The 11th G20 summit kicks off in Hangzhou, Zhejiang Province, September 4, 2016 / Photo by CFP

Geopolitical Challenges 
While China may have given a boost to its international status at the Hangzhou summit, China’s future role in global governance will continue to be challenged by its geopolitical rivalry with the US and Washington’s regional allies.  

Despite China’s efforts, the G20 summit agenda was persistently waylaid by political issues. The Syria negotiations between the US and Russia attracted considerable attention from the international media, and China’s own ongoing disputes with neighbors such as South Korea and Japan remained a focal point of the summit.  

In a bilateral meeting held on September 5 between Chinese President Xi Jinping and Japanese Prime Minister Shinzo Abe on the sidelines of the G20, their first one-to-one talk in 17 months, Xi said Japan should “exercise caution in its words and deeds,” while Abe responded that the South China Sea disputes should be solved “according to international law,” referring to the July ruling over the UNCLOS case brought by the Philippines over maritime issues, which China dismissed as invalid. 

Meanwhile, China and South Korea have been locked in a dispute regarding Seoul’s plan to deploy an anti-missile system to shield against North Korean attacks, a system which China considers a threat to its own security. The dispute grew even more heated as North Korea launched several missiles during the G20 summit. In the bilateral meeting between Xi and South Korean President Park Geun-hye held on the sidelines of the summit, the two leaders reiterated their own positions.  

And while the US chose not to press China over South China Sea issues during the G20 summit, Obama put the issue back on the agenda at the ASEAN summit held on September 8, three days after he left Hangzhou. And after North Korea conducted its fifth nuclear test on September 9, security issues again dominated the global discussion.  
In the past, China’s main approach to managing its disagreements with the US has been to focus on economic and trade cooperation, which has long been dubbed the “ballast” of their bilateral relationship. China has argued that the two should put aside their disputes on political and security issues and instead look at the “bigger picture” of their bond.

● EXTRACTED RECORDS:
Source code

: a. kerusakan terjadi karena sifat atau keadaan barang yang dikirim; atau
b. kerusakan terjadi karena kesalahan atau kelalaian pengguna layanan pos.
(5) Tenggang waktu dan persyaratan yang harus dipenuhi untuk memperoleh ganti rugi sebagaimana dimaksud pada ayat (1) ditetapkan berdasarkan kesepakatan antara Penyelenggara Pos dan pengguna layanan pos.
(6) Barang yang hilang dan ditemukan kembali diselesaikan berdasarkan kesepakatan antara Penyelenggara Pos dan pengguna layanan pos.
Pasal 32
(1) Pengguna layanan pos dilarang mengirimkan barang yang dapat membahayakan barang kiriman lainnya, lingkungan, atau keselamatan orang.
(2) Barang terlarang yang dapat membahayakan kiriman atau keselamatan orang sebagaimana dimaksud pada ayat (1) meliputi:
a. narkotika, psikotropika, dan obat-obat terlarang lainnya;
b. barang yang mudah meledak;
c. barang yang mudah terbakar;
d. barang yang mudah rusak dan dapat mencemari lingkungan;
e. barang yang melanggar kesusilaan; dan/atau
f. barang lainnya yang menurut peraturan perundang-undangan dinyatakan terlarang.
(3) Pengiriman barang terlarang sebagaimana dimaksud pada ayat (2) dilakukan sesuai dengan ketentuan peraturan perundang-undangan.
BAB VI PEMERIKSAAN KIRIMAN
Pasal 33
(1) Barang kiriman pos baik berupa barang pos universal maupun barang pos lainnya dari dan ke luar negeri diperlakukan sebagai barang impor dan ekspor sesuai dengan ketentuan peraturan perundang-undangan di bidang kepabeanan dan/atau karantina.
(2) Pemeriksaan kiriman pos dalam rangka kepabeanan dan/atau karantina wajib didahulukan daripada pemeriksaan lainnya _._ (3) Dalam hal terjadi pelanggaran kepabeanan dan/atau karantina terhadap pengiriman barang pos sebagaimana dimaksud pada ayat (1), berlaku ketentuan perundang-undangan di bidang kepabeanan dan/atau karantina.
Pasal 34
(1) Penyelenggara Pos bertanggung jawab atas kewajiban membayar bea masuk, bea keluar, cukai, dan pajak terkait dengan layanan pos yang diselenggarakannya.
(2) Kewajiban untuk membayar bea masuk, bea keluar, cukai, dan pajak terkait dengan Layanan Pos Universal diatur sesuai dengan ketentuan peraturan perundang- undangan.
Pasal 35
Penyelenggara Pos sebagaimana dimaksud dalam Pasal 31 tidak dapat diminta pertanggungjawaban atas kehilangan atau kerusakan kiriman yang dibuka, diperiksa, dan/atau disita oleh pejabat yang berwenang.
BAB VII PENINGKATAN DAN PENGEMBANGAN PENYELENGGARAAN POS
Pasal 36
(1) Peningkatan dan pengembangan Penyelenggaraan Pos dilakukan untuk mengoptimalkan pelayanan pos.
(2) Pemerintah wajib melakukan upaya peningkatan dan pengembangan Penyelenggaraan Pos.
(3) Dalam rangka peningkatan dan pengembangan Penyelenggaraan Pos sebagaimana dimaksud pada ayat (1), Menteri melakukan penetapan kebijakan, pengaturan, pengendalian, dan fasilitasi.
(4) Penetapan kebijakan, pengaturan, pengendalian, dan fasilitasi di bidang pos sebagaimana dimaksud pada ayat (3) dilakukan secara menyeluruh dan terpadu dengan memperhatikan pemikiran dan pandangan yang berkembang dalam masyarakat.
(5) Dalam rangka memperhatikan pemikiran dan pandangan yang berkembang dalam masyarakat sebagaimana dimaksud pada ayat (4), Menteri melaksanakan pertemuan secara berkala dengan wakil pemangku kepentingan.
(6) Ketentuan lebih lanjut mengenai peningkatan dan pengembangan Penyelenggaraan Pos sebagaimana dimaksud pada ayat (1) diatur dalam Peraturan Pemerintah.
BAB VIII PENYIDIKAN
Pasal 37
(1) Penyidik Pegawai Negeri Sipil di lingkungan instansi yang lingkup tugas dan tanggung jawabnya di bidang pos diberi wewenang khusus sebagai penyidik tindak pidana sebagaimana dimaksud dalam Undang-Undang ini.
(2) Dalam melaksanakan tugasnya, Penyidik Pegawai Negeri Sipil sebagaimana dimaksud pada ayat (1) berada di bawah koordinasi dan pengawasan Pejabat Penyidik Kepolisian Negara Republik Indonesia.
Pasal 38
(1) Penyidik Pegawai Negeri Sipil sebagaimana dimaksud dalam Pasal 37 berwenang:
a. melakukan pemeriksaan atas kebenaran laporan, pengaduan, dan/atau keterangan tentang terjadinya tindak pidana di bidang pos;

● WORK REQUIRED: Quote the passage of the Hangzhou G20 summit text that begins with the words containing "Meanwhile, China and" and ends with "the global discussion.".

● EXERCISE OUTPUT:
Meanwhile, China and South Korea have been locked in a dispute regarding Seoul’s plan to deploy an anti-missile system to shield against North Korean attacks, a system which China considers a threat to its own security. The dispute grew even more heated as North Korea launched several missiles during the G20 summit. In the bilateral meeting between Xi and South Korean President Park Geun-hye held on the sidelines of the summit, the two leaders reiterated their own positions.  

And while the US chose not to press China over South China Sea issues during the G20 summit, Obama put the issue back on the agenda at the ASEAN summit held on September 8, three days after he left Hangzhou. And after North Korea conducted its fifth nuclear test on September 9, security issues again dominated the global discussion.